História do Futuro (English: History of the Future, full title is História do Futuro: Livro Anteprimeiro) is a book written by Portuguese priest António Vieira in the mid-17th century and published posthumously in 1718.

== Author ==
António Vieira (1608–1697) was a prominent figure of the Brazilian Baroque prose, known for his sermons. His works were characterized by a desire to establish a Portuguese and Catholic empire governed by civic zeal and justice, which often led to political problems and suspicions of heresy.

== Content ==
According to writer Roberto de Sousa Causo, with História do Futuro, Vieira wrote the first utopian narrative in Portuguese, in which he sought to revive the millenarian and messianic myth of the Fifth Empire, a Christian and Portuguese empire dominating the world, succeeding the four famous empires of antiquity: Assyrian, Persian, Greek, and Roman.

This unfinished text is in fact the first part of a much larger book. It is made up of twelve chapters: three dealing with the "matter of future history"; five developing its various uses; and four on the truth of future history.

== History and editions ==
The writing of the book began in 1649, according to Sorel, or around 1665, according to Bosi, but it was only posthumously published in Lisbon in 1718. Despite being an unfinished fragment, it aroused great interest and also suspicions of heresy.

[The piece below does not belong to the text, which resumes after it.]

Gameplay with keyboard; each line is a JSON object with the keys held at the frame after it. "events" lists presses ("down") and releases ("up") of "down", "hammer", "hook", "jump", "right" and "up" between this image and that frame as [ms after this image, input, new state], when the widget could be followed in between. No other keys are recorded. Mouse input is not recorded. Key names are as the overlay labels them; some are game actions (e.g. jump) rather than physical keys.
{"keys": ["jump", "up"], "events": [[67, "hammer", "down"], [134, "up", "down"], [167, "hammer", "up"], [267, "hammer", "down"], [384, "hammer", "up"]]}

The first edition consisted of only a few autograph fragments, complete and incomplete copies, and was considered highly defective. Subsequent editions, including the 1953 edition by Hernâni Cidade, did not improve significantly. In 1976, a reference edition was published in Münster by the Dutch publisher Jose van den Besselaar, considered of high quality with extensive commentary and consisting of two volumes.

Vítor Amaral de Oliveira considers Vieira's work, along with Bandarra's Trovas, to be one of the two most important texts in Sebastianism.